→ **Stored entries**:
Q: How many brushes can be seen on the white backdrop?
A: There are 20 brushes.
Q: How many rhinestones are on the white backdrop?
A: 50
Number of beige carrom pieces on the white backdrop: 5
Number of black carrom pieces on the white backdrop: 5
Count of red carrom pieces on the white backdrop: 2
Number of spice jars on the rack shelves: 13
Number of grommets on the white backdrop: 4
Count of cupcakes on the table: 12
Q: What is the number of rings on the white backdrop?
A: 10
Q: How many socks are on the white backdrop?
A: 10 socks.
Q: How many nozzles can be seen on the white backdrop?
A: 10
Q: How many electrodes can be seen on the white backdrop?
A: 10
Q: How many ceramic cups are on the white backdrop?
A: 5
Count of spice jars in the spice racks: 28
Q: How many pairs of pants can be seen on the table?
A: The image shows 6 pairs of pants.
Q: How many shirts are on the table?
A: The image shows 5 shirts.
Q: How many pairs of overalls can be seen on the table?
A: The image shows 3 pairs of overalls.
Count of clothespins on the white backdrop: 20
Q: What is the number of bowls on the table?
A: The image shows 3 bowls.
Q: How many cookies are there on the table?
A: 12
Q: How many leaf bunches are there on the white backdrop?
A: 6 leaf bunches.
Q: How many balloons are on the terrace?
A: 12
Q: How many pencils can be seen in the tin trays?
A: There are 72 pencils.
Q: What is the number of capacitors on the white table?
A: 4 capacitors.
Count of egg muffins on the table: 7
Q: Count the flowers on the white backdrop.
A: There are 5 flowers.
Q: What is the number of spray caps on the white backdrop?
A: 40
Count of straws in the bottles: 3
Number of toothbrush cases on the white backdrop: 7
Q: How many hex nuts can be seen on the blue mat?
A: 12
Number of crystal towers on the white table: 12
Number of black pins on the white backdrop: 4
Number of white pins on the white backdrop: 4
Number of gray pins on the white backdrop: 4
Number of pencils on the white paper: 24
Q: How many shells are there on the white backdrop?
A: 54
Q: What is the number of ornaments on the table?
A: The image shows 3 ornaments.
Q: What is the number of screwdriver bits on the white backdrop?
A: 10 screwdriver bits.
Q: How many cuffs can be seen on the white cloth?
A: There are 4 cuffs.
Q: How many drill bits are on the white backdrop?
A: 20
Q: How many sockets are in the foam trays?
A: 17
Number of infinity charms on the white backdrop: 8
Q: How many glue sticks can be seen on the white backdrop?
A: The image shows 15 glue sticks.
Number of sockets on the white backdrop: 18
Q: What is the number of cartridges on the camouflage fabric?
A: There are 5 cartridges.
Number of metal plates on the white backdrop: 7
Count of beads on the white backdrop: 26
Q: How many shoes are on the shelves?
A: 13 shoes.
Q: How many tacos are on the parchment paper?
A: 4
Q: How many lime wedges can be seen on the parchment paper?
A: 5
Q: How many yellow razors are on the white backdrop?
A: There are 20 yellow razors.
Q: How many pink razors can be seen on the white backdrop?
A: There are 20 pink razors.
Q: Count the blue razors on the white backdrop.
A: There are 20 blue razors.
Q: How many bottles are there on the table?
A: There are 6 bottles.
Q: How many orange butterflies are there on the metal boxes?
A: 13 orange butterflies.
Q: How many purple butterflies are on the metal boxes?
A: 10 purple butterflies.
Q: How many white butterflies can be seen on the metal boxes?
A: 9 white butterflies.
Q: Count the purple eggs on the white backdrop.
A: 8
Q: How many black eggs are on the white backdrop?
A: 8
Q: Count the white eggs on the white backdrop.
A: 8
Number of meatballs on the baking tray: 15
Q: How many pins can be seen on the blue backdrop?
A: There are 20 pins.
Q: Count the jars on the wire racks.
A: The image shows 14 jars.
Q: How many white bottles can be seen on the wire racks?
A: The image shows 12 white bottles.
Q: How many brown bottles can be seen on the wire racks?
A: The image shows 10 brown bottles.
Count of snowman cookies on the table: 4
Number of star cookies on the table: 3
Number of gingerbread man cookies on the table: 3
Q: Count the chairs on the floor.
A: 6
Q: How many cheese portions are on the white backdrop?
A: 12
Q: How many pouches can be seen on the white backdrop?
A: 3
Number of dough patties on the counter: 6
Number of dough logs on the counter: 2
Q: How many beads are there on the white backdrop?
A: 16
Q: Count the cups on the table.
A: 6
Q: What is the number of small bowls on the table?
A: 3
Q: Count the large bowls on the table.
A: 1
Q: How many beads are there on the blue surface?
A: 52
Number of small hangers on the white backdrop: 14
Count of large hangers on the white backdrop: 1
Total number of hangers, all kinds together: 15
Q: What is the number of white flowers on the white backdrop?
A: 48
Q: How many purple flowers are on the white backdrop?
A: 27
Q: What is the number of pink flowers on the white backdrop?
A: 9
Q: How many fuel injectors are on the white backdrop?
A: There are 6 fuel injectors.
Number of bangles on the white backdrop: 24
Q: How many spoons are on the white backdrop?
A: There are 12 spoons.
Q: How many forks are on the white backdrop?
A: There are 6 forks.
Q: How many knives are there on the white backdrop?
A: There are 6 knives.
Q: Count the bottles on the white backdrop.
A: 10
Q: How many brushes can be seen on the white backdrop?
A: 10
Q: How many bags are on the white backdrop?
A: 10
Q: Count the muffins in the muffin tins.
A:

→ **REQUIREMENTS**: Recast the lines of the listing above as a JSON array of strings, one string per line and no blank lines, starting at the line containing "Q: How many beads are there on the white" and ending at the line containing "Total number of".

→ **RESULT OF THE EXERCISE**:
[
  "Q: How many beads are there on the white backdrop?",
  "A: 16",
  "Q: Count the cups on the table.",
  "A: 6",
  "Q: What is the number of small bowls on the table?",
  "A: 3",
  "Q: Count the large bowls on the table.",
  "A: 1",
  "Q: How many beads are there on the blue surface?",
  "A: 52",
  "Number of small hangers on the white backdrop: 14",
  "Count of large hangers on the white backdrop: 1",
  "Total number of hangers, all kinds together: 15"
]